***** Source information *****

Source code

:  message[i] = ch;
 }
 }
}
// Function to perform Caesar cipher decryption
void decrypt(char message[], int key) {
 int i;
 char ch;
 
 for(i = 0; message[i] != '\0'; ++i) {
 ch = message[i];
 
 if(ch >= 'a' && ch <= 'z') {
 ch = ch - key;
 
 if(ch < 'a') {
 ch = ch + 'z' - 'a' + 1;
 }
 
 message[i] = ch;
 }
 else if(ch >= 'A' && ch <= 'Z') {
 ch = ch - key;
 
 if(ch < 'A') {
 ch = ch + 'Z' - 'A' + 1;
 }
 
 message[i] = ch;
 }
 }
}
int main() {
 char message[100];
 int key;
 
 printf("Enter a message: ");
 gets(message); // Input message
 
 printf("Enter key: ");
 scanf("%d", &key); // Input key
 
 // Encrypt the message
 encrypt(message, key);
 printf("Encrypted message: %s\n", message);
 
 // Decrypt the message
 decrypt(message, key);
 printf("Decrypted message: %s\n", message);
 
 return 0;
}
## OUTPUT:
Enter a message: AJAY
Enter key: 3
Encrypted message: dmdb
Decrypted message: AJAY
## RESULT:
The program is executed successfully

*****

* **Exercise**: Where a line above holds the string "printf", copy that line.

* **Exercise response**:
 printf("Enter a message: ");
 printf("Enter key: ");
 printf("Encrypted message: %s\n", message);
 printf("Decrypted message: %s\n", message);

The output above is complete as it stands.